Task to carry out: From the records that follow, copy every line that contains the word "unit".

• • • •

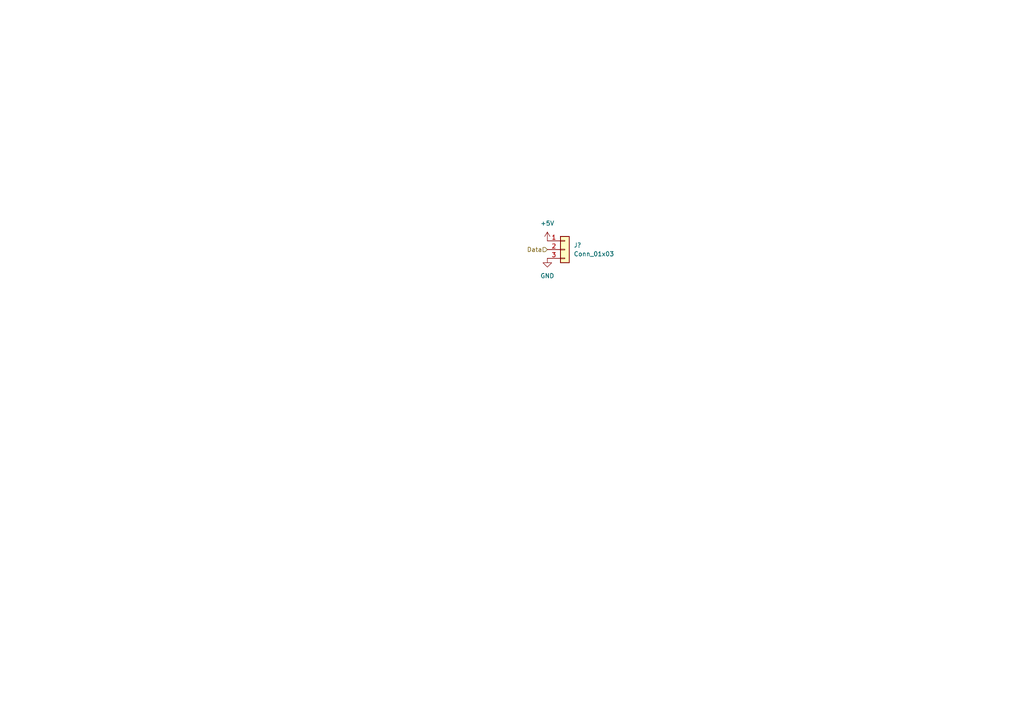
<source format=kicad_sch>
(kicad_sch (version 20211123) (generator eeschema)

  (uuid 3459bc57-9cd8-461f-aa93-f8e965bda1b3)

  (paper "A4")

  


  (hierarchical_label "Data" (shape input) (at 158.75 72.39 180)
    (effects (font (size 1.27 1.27)) (justify right))
    (uuid 68e473b5-bb22-4762-84a0-8f59c871712b)
  )

  (symbol (lib_id "power:+5V") (at 158.75 69.85 0) (unit 1)
    (in_bom yes) (on_board yes) (fields_autoplaced)
    (uuid 01bb55c0-b269-4fc4-af7e-d959b8483c46)
    (property "Reference" "#PWR?" (id 0) (at 158.75 73.66 0)
      (effects (font (size 1.27 1.27)) hide)
    )
    (property "Value" "+5V" (id 1) (at 158.75 64.77 0))
    (property "Footprint" "" (id 2) (at 158.75 69.85 0)
      (effects (font (size 1.27 1.27)) hide)
    )
    (property "Datasheet" "" (id 3) (at 158.75 69.85 0)
      (effects (font (size 1.27 1.27)) hide)
    )
    (pin "1" (uuid 3e4d0694-5e4a-4c17-a05b-da69a2b087da))
  )

  (symbol (lib_id "Connector_Generic:Conn_01x03") (at 163.83 72.39 0) (unit 1)
    (in_bom yes) (on_board yes) (fields_autoplaced)
    (uuid 5e0dd2c7-6171-44b4-bb76-067c5efd71af)
    (property "Reference" "J?" (id 0) (at 166.37 71.1199 0)
      (effects (font (size 1.27 1.27)) (justify left))
    )
    (property "Value" "Conn_01x03" (id 1) (at 166.37 73.6599 0)
      (effects (font (size 1.27 1.27)) (justify left))
    )
    (property "Footprint" "" (id 2) (at 163.83 72.39 0)
      (effects (font (size 1.27 1.27)) hide)
    )
    (property "Datasheet" "~" (id 3) (at 163.83 72.39 0)
      (effects (font (size 1.27 1.27)) hide)
    )
    (pin "1" (uuid 39fc05fb-b409-499e-bf66-2f2726676c2d))
    (pin "2" (uuid d3880168-ff88-4d7b-b2db-0c536e585c4b))
    (pin "3" (uuid e9fed1e4-1cae-45c1-b0f0-c318228b2c72))
  )

  (symbol (lib_id "power:GND") (at 158.75 74.93 0) (unit 1)
    (in_bom yes) (on_board yes) (fields_autoplaced)
    (uuid 820ca4d9-2bd5-4960-bc56-6dba27648188)
    (property "Reference" "#PWR?" (id 0) (at 158.75 81.28 0)
      (effects (font (size 1.27 1.27)) hide)
    )
    (property "Value" "GND" (id 1) (at 158.75 80.01 0))
    (property "Footprint" "" (id 2) (at 158.75 74.93 0)
      (effects (font (size 1.27 1.27)) hide)
    )
    (property "Datasheet" "" (id 3) (at 158.75 74.93 0)
      (effects (font (size 1.27 1.27)) hide)
    )
    (pin "1" (uuid e5fc4f8c-a83e-476c-8cc6-e732a7a4b57d))
  )
)

</source>
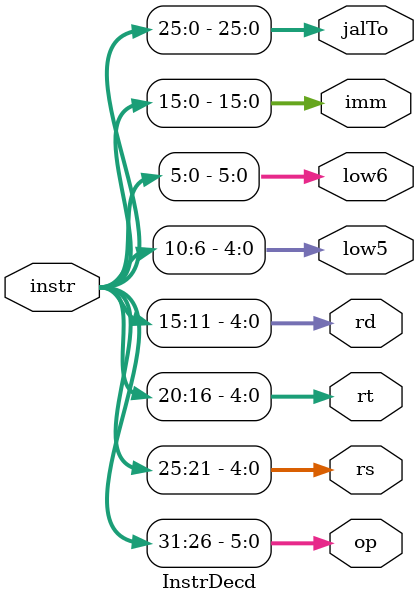
<source format=v>
`timescale 1ns / 1ps
module InstrDecd(
	input [31:0]instr,
	output [5:0]op,
	output [4:0]rs,
	output [4:0]rt,
	output [4:0]rd,
	output [4:0]low5,
	output [5:0]low6,
	output [15:0]imm,
	output [25:0]jalTo
    );
	
	assign op = instr[31:26];
	assign rs = instr[25:21];
	assign rt = instr[20:16];
	assign rd = instr[15:11];
	assign low5 = instr[10:6];
	assign low6 = instr[5:0];
	assign imm = instr[15:0];
	assign jalTo = instr[25:0];

endmodule

</source>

• • • •

Answer box:
  (symbol (lib_id "power:+5V") (at 158.75 69.85 0) (unit 1)
  (symbol (lib_id "Connector_Generic:Conn_01x03") (at 163.83 72.39 0) (unit 1)
  (symbol (lib_id "power:GND") (at 158.75 74.93 0) (unit 1)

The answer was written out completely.